In October, Stacey and I took off on our whirlwind tour of Gainesville, Florida, as we attended the reading of Dinner for Several upon its winning the James Sunwall New Play Festival, sponsored by Acrosstown Repertory Theater. If you frequent this site, you'll have heard this already, but for the benefit of those just coming in, the Sunwall judges named Dinner a "hands-down winner" and called it "a thinking person's Friends." The reading was great, and the hospitality shown us by the Acrosstown crew was first rate. Hopefully they'll see fit to add it to their season next year.
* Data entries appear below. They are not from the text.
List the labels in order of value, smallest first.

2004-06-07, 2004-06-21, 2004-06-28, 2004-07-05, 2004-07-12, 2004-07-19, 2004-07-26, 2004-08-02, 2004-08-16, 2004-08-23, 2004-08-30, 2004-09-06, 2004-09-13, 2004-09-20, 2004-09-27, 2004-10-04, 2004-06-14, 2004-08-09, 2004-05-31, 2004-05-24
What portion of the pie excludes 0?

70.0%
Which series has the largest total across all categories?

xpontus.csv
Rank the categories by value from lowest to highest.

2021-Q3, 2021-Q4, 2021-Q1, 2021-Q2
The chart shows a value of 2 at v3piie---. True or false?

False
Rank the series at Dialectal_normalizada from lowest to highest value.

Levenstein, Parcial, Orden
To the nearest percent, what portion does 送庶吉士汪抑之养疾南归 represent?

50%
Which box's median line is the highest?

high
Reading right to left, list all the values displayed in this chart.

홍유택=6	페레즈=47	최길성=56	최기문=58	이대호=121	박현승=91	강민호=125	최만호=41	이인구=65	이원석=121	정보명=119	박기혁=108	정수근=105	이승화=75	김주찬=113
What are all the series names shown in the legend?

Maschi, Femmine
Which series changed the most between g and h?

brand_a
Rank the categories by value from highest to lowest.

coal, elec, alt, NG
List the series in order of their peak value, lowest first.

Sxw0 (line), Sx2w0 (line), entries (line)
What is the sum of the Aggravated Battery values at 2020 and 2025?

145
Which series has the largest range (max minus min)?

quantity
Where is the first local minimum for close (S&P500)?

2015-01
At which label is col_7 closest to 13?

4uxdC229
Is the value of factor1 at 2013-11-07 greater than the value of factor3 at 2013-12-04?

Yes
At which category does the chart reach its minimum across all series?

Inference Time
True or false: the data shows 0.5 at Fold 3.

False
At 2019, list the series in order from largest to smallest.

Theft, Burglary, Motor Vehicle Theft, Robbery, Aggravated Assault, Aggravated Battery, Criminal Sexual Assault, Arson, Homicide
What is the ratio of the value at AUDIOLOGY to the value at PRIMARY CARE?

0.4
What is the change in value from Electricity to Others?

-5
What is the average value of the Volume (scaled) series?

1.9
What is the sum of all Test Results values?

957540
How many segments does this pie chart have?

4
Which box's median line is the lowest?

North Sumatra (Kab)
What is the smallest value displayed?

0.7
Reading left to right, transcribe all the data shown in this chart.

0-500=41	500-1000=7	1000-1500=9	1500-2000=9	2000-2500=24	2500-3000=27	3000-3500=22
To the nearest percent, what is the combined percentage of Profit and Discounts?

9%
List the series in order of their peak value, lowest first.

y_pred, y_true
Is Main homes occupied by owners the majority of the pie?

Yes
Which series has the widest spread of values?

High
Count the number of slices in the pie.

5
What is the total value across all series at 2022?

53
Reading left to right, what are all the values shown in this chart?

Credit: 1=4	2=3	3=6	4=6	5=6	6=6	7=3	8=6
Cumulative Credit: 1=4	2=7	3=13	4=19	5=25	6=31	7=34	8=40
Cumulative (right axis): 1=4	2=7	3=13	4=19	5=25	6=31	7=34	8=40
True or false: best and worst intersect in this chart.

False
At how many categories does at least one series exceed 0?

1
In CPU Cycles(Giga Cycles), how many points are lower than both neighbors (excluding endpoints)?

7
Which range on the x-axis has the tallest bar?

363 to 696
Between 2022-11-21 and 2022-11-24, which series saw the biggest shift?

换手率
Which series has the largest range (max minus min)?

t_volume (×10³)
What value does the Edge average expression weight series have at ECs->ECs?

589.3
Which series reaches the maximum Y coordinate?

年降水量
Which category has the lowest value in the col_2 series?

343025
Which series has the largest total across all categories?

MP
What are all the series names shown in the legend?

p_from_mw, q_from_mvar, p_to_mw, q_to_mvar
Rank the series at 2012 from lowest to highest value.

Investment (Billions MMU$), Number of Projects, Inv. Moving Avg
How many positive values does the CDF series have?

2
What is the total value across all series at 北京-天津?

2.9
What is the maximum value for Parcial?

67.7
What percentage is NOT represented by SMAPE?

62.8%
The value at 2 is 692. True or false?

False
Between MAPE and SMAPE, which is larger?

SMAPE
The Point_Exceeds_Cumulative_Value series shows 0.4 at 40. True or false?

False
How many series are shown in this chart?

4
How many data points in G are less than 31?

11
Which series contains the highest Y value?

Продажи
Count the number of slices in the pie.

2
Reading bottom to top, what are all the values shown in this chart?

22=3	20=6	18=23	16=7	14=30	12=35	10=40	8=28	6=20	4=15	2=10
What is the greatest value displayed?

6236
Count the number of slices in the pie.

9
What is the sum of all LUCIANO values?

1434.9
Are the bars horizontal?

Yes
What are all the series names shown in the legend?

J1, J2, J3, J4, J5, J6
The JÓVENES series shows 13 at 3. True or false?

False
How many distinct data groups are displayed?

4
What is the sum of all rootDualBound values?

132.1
And then came the year's capper: the premiere of Dinner for Several, with a cast I could only have dreamed of. With Mike Legge at the helm, I watched this piece come to brilliant life. I have said before that it's to the cast's credit that although I know and have worked with all of them, I never saw them as Ed, Karen, Frank, etc. I saw only the characters I'd written. My favorite comment on the show came on closing night when after the first act someone said to me, "Thank God--I have to stop and catch my breath!"

And across the course of the year I also wrote and completed the short piece Grievance and made a lot of headway on the heir to Dinner's throne, One Before Forty.

I consider myself amazingly blessed. My work has been produced and well received, with two of them, Owen and George and Waiting, accepted for publication next year. I've had the chance to touch hundreds of audience members, to make them laugh and think and feel. I've made wonderful friends and sculpted lasting memories. Most of all, I've had an amazingly good time doing it all. And it's my intention to make 2005 outshine it with more productions, more productivity from the keyboard, more performances, and more friends.

To all of you who were instrumental in making this year so great--and there are honestly too many of you to mention by name here without wearing my fingers to the nub--I give you my genuine and heartfelt thanks. I may have said it to you before, but I will say it again: you are some of the gifts that make my life great. Thank you for being here, for embracing my work, for playing onstage with me, for sharing your talents and letting me work with you, and for just being my good and true friends.